Surgery and surgical training is tough. In his 2014 article for the Pacific Standard, San Francisco based endocrine surgeon Wen Shen proposes that the focus on surgeon wellbeing might be misguided. Does the shift towards a kinder, gentler surgeon put us at risk of losing the perfectionist edge required to survive in this ‘blood and guts’ world?
During this webinar we will discuss ideas around the typical 'surgeon personality':
- How do behaviour and personality differ?
- How has our surgical cultural identity been formed and how much does it condition us to continue to behave in the same way?
- How does this behaviour impact training?
- What happens to those of us who don’t have those typical ‘surgeon traits’ and can’t meet these cultural expectations?
- And how do we develop resilience and support better coping mechanisms for surgeons and surgical trainees, without losing our ‘edge’?
Our panellists include:
Gill is an ST7 in Cardiothoracic Surgery Trainee in Health Education England, Northwest and is currently out-of-programme for PhD research at Newcastle University, She completed her MSc in Medical Education in 2018 and is a member of the RCSed Non-Technical Skills for Surgeons (NOTSS) faculty and the Faculty of Surgical Trainers (MFSTed). Gill was elected to the RCSEd Trainees Committee in 2020 and has been involved in work aimed at improving surgeon and surgical team wellbeing and changing the surgical culture to increase diversity, inclusion and better support surgical training.

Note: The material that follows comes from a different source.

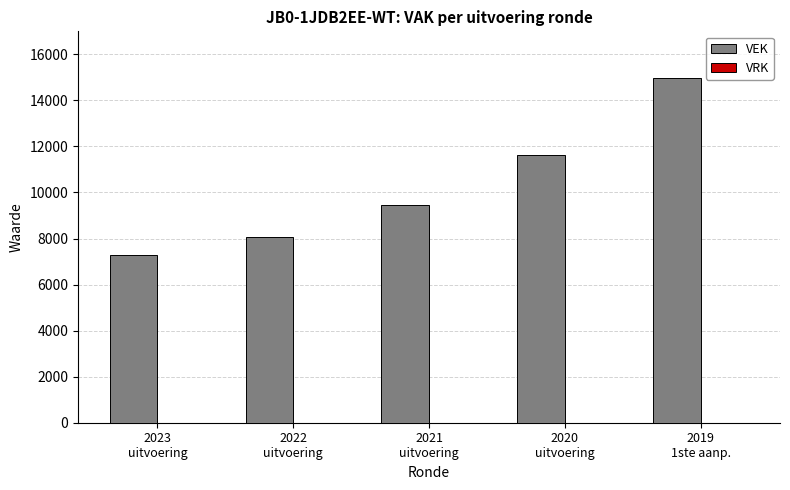

What is the difference between the second highest and second lowest values?

3558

Professor Steven Yule is Chair of Behavioural Sciences at the University of Edinburgh, Director of Non-Technical Skills at the Royal College of Surgeons of Edinburgh, and leads the Edinburgh Surgical Sabermetrics Research Group. He is an academic psychologist and human factors scientist with 20 years’ experience studying team performance and non-technical skills in high risk/ high reliability industries (surgery, healthcare, energy, transportation, space exploration). Prof Yule is internationally recognized for his work in non-technical skills, patient safety, and surgical team simulation.
Malcolm describes himself as a middle aged, middle of the road general orthopaedic surgeon. He has been a consultant for a little over 10 years at Raigmore Hospital in the Scottish Highlands. Originally from Birmingham, he trained in North East Scotland, after attending medical school in London. He is heavily involved in undergraduate surgical education and is an educational supervisor in the postgraduate training programme. Outside of work he tries to do as much outdoor ‘stuff’ as possible with his 8 year old son, enjoying cycling, sailing and camping.
Andrew Garnham is the current chair of the RCS Ed Vascular Specialty Board. He has served on the council of the Vascular Society of Great Britain and Ireland since 2012 in the education committee, as the Treasurer and is currently the President elect. He has a long standing interest in medical education and as TPD has developed the vascular training programme within the West Midlands and currently leads on faculty development for the school of surgery. He has been intimately involved with the development of the national ASPIRE programme for Vascular Trainees. He is a member of the vascular SAC and this year lead the new independent vascular recruitment process.